There are lots of signals you could consider. Here are just a few examples:
|User Behavior||Content Attributes||Searcher Ratings|
|Brand Searches||Reading Level||Chrome Blocklist Extension|
|Site Preview||Editing Level||+1|
|Ad CTR||Misspellings/Grammar||Blocked Search results|
|Bounce Rate||Something new to say|
|Time on Site||Large Globs of Text|
|Page Views Per Visitor||High Ad Density|
|Return Visitor Rate||Keyword Stuffing|
|Scroll Bar Usage||Lack of Synonyms|
Of course, the correlations between good sites and bad sites may use even more obscure signals. A machine learning algorithm may determine that articles that use the word “oxymoron” more than 5 times are inherently poor quality (note to algorithm, this article uses oxymoron only once … oops twice). I personally think that Google would try to constrain the breadth of signals used, but it is certainly possible that the algorithm came up with some unusual correlations.
Once the signals have been decided upon, the algorithm can then set out to test the performance of those parameters with a variety of weights, and can also vary the signals used:
That is the first step. But how did the algorithm do? The next step is to score the results:
Once you have your score, the algo can try to figure out what tweaks to make to the parameters used and the weighting of each one to create a better match between the manual classification they did of sites and the algorithmic output. You can also test the results on a larger data set using your validating signals. This allows you to look beyond the limited test set you worked on manually.

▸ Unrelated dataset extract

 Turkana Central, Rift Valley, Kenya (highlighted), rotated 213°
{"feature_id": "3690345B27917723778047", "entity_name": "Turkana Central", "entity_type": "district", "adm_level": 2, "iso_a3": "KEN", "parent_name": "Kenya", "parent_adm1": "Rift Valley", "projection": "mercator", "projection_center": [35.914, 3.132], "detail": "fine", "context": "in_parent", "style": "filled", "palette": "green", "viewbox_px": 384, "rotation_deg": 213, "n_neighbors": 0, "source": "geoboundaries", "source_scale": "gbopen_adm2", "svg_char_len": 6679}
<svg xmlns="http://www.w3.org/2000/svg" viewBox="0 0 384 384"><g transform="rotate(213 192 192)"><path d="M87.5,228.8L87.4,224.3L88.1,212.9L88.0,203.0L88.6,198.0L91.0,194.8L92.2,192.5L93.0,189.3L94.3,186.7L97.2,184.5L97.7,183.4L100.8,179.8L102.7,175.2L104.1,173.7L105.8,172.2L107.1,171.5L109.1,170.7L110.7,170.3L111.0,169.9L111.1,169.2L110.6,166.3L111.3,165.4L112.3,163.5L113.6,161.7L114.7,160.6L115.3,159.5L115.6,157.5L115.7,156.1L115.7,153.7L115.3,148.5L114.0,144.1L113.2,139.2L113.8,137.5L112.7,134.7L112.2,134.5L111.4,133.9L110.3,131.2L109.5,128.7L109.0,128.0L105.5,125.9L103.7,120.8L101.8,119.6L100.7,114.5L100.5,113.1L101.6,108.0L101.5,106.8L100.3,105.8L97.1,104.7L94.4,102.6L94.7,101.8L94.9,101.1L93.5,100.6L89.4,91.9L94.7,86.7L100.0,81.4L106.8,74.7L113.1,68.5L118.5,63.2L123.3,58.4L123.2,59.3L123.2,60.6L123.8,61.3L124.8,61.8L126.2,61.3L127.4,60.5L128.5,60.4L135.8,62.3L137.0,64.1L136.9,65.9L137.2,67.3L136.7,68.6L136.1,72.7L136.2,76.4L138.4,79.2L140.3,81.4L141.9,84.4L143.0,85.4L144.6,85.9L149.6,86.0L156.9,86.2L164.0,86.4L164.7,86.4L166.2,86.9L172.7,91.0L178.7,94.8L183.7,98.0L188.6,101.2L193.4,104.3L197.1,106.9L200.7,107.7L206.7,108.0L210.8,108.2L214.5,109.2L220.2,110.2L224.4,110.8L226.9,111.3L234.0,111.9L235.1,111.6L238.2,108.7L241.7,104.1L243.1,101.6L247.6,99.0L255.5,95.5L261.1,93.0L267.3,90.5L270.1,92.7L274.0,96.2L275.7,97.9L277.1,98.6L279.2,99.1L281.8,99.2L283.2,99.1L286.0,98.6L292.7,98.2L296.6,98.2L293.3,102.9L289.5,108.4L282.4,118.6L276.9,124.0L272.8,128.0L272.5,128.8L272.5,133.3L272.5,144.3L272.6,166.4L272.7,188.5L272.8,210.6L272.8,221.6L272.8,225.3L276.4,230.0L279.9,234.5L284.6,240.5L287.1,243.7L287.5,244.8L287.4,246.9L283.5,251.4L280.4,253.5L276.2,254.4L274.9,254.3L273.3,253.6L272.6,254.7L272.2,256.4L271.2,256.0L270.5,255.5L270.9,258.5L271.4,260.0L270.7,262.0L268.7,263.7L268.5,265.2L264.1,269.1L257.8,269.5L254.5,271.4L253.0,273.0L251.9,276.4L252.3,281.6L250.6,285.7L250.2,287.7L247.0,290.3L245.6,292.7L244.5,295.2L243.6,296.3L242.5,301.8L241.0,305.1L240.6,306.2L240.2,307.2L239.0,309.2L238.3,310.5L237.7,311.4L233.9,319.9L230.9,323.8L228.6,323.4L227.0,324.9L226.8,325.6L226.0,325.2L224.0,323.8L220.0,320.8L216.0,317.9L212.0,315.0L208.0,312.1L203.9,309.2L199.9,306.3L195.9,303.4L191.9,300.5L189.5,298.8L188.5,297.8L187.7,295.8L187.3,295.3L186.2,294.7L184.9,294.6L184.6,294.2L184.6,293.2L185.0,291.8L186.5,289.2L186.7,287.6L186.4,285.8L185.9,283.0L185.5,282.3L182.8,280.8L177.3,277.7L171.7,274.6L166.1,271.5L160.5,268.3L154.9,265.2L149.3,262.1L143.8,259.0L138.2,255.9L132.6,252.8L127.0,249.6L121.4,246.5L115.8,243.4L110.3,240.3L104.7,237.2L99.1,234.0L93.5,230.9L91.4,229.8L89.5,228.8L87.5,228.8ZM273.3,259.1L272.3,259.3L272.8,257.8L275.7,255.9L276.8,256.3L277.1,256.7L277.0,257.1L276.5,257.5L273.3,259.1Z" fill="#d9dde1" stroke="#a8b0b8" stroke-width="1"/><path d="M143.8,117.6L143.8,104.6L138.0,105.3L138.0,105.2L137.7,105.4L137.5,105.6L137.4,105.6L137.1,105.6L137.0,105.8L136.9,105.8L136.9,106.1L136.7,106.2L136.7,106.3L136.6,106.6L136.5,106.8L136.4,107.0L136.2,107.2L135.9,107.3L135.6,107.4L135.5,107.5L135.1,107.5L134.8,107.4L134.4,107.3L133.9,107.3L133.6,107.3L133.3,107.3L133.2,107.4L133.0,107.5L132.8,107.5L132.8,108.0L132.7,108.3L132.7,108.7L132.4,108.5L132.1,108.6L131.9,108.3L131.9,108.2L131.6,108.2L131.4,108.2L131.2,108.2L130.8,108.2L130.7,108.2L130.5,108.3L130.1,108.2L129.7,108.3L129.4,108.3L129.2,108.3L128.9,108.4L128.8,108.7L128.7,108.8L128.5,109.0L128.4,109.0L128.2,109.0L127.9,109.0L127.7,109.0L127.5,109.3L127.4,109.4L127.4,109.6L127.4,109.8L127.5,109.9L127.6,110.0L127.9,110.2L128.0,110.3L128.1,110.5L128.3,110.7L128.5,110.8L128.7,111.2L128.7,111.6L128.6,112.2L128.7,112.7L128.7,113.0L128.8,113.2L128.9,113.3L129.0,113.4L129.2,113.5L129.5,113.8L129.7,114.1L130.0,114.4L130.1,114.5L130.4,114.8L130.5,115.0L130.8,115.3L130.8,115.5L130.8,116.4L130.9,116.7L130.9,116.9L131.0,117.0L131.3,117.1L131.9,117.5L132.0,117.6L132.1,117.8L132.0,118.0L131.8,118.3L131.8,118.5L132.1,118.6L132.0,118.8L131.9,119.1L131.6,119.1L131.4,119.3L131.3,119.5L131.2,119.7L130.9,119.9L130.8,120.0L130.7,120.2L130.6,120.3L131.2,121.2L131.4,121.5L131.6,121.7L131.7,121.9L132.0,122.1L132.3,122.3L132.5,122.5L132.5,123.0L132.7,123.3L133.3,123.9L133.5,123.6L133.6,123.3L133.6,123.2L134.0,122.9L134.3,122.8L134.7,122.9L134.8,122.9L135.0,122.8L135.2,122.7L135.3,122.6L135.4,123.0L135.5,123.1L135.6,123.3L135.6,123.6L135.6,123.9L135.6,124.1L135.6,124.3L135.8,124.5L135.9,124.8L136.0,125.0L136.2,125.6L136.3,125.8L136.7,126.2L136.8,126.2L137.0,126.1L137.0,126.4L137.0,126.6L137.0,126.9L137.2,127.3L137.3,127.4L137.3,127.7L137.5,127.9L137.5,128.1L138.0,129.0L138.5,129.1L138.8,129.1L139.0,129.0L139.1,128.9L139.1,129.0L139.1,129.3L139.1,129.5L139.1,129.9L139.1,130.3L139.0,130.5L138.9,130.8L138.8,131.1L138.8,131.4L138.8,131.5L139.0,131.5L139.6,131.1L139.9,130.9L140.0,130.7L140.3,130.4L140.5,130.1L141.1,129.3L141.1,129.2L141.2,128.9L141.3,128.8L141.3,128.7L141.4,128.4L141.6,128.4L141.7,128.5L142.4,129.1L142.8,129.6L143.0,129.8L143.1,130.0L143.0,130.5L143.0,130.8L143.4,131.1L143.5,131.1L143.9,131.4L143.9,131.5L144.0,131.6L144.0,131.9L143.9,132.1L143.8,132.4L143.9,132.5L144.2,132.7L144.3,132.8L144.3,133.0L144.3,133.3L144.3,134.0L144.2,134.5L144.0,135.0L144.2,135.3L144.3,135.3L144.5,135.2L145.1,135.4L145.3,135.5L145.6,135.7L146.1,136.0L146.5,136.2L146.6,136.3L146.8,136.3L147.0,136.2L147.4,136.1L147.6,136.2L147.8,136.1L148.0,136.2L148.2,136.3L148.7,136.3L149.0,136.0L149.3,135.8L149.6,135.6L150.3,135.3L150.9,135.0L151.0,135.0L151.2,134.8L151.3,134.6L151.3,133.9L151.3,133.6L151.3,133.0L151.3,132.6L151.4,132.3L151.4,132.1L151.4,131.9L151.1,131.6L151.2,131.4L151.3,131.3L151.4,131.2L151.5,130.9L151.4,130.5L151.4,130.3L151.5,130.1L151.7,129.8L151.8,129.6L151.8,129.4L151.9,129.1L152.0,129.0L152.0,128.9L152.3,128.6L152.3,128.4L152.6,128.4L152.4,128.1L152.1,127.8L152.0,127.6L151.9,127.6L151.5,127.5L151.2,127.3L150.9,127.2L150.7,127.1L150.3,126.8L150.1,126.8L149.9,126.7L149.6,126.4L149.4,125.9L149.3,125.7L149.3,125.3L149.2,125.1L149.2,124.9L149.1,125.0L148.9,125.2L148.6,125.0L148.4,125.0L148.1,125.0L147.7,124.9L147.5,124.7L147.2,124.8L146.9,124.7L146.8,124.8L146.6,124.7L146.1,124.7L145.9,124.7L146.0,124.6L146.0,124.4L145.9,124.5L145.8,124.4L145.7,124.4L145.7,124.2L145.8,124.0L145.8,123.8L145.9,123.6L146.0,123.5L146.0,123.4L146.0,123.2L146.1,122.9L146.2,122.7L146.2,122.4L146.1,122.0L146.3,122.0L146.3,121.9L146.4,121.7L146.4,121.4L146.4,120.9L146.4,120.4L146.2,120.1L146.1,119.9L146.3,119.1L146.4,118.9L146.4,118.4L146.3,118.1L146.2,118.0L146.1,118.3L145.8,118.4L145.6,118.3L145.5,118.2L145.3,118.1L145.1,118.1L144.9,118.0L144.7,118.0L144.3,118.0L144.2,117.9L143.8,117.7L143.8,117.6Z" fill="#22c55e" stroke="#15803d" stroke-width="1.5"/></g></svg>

Together, these comparisons lead to a feedback loop:
To finish the process, the machine learning engine would simply repeat the tuning loop until the results were of acceptable quality.

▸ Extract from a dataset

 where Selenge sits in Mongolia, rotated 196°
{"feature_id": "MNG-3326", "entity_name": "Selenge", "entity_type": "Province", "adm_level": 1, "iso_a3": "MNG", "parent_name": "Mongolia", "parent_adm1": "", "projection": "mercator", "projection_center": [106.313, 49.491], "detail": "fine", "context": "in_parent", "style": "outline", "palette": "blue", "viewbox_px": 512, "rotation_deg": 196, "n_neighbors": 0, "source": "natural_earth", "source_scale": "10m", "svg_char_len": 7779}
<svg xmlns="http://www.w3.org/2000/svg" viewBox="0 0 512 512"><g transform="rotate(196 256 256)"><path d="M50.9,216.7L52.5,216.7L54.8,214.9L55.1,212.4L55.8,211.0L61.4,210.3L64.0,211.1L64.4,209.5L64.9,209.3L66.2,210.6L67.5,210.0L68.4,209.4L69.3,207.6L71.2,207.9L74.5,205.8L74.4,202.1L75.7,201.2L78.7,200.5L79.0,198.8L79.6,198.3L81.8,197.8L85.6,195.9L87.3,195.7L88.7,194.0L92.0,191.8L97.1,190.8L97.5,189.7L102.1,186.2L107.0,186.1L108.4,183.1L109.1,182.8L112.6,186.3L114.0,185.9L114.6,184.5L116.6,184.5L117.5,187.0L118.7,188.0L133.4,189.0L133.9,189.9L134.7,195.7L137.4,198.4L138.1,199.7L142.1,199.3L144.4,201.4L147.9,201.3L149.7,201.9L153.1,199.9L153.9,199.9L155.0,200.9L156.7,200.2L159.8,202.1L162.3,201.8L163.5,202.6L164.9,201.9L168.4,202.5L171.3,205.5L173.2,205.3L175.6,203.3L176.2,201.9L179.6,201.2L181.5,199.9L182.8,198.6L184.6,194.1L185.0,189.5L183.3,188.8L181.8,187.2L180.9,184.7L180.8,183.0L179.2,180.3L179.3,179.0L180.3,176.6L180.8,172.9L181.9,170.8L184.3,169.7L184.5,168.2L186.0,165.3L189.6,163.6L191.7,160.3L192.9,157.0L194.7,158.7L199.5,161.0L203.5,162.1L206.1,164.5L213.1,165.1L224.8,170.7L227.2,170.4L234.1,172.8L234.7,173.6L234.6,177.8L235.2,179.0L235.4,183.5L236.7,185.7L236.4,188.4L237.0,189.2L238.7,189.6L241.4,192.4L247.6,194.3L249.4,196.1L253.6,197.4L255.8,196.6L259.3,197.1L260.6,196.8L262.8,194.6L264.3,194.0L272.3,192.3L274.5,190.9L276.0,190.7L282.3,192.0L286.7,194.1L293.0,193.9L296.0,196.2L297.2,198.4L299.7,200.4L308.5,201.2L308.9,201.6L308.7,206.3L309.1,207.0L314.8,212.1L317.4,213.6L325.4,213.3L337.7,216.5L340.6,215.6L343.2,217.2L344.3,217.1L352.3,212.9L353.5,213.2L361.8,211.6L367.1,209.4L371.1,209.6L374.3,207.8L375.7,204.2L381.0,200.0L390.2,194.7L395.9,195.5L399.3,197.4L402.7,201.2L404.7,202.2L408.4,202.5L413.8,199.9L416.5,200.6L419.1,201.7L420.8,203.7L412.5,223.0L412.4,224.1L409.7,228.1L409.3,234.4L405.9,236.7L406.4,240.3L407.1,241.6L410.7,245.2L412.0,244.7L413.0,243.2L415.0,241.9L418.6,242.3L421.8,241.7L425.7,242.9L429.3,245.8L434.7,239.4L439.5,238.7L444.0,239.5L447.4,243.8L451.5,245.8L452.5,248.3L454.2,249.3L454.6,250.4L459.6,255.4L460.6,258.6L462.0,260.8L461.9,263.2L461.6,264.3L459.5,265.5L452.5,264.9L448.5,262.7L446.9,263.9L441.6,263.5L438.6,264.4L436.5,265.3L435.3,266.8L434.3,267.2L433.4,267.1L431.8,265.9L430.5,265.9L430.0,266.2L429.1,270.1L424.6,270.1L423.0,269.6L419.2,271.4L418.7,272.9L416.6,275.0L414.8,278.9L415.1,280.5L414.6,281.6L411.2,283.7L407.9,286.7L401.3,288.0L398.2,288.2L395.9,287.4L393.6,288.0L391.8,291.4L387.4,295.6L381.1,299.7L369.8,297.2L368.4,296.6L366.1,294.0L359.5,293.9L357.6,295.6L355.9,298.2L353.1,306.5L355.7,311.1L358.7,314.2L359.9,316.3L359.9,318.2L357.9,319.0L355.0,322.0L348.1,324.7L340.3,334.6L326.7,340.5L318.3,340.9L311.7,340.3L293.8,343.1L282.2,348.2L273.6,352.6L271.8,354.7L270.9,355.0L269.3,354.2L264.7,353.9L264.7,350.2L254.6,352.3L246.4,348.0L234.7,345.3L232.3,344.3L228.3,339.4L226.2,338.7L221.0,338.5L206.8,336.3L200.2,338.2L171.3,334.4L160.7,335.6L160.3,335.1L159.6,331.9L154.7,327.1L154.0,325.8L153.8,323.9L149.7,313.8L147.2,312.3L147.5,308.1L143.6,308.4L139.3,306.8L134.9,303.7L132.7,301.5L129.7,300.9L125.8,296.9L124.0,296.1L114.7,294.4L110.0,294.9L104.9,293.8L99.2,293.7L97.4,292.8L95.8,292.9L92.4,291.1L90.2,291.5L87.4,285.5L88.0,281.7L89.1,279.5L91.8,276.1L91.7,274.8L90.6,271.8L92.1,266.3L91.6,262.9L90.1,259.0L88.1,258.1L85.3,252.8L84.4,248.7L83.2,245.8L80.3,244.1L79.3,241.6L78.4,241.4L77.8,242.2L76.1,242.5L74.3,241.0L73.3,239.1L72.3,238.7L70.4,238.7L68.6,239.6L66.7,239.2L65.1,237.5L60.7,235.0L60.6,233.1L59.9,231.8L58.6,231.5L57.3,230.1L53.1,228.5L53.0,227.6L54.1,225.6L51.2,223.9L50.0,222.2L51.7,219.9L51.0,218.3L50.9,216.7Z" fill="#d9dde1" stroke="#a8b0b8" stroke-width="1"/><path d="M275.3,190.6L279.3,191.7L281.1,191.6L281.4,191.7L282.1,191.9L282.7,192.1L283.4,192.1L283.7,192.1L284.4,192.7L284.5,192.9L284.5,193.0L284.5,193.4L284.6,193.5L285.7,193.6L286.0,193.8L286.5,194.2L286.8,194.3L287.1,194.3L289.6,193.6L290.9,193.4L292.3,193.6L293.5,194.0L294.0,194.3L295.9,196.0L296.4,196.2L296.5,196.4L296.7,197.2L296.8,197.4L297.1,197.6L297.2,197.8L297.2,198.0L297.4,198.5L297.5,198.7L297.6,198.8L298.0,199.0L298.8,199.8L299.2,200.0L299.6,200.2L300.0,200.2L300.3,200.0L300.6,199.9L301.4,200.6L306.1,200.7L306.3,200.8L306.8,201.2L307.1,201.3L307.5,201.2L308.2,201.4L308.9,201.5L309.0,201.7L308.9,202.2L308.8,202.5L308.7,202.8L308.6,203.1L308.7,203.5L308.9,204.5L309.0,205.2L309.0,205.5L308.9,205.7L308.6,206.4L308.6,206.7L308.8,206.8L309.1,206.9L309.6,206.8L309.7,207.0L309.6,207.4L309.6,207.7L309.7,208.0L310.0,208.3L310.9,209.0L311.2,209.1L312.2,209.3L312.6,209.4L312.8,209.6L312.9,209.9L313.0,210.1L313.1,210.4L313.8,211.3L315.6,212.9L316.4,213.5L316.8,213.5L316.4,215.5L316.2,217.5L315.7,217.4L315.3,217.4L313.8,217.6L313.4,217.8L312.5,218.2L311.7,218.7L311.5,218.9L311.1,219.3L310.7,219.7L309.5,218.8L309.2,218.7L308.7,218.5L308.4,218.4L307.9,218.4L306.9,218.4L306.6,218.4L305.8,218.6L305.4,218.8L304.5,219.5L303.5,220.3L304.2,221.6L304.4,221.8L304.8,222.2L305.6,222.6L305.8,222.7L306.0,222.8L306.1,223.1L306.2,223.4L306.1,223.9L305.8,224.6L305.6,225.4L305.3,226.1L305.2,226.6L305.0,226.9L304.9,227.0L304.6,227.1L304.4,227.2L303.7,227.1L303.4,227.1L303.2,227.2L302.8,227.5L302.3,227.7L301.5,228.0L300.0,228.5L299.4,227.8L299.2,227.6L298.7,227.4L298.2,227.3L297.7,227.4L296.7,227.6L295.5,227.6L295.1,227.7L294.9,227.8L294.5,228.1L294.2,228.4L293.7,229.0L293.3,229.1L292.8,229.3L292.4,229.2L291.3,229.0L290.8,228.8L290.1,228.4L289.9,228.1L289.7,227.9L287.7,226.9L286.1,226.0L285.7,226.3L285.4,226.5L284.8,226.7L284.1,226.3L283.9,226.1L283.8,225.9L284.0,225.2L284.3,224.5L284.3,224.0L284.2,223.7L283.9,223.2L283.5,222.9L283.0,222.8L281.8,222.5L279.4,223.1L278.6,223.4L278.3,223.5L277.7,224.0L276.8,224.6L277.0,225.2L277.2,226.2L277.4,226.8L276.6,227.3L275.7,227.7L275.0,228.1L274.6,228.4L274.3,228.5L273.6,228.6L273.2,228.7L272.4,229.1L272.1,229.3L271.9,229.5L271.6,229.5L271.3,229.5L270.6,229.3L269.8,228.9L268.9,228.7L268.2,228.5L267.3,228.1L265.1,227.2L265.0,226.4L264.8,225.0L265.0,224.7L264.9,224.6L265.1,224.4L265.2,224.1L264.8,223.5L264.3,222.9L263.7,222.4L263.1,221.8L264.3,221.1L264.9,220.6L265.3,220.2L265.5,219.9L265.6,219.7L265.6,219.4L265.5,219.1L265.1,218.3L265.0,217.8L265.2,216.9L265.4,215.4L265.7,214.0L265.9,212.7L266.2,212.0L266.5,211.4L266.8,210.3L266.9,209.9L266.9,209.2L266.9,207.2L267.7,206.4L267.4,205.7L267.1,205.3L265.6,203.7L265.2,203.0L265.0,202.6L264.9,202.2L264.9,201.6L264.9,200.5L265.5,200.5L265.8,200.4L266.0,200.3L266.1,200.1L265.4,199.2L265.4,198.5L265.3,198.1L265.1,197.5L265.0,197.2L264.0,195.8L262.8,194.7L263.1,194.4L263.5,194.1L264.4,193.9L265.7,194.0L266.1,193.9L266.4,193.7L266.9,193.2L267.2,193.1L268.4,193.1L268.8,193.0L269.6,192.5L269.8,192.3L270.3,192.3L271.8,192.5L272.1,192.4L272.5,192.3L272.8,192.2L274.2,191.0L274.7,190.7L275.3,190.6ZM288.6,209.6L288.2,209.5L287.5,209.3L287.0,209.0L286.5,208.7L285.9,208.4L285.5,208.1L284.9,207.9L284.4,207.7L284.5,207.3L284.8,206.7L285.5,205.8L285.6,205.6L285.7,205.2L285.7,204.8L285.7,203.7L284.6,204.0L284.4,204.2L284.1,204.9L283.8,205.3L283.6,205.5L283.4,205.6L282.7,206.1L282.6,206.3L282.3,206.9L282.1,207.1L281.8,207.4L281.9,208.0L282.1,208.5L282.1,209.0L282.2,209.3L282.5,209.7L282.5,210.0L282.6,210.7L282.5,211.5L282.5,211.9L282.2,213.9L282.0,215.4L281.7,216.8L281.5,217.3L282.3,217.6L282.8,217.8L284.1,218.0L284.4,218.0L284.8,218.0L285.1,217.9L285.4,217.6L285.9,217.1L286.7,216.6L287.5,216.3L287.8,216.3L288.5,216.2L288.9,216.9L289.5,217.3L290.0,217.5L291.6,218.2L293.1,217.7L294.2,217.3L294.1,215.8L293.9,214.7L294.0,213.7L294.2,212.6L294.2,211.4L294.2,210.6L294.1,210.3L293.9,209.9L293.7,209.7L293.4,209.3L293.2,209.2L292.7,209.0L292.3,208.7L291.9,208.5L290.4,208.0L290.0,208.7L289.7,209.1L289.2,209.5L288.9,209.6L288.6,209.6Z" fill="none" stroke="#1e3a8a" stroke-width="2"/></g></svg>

As mentioned above, this is just my mental model for what took place, and it is likely that the exact course of events was somewhat different.
Ultimately, the key lesson is that publishers need to focus the great majority of their efforts on building sites which offer deep, unique, rich user experiences. The search engines want to offer these types of experiences to their users, and Google and Bing are battling for market share. Focus on giving them what they want in the long run because this battle for market share will surely make roadkill of those that don’t.
The algorithm will certainly be tuned more and more over time, so don’t get too wrapped up in trying to find out the specific factors in use by Google. Even if you succeed in finding it and artificially manipulate your site to score well on those factors, the next set of factors that will get applied may be entirely different. It is simpler to just focus on producing high quality content that is not only non-duplicate, but also differentiated, and then promoting that effectively through a variety of channels.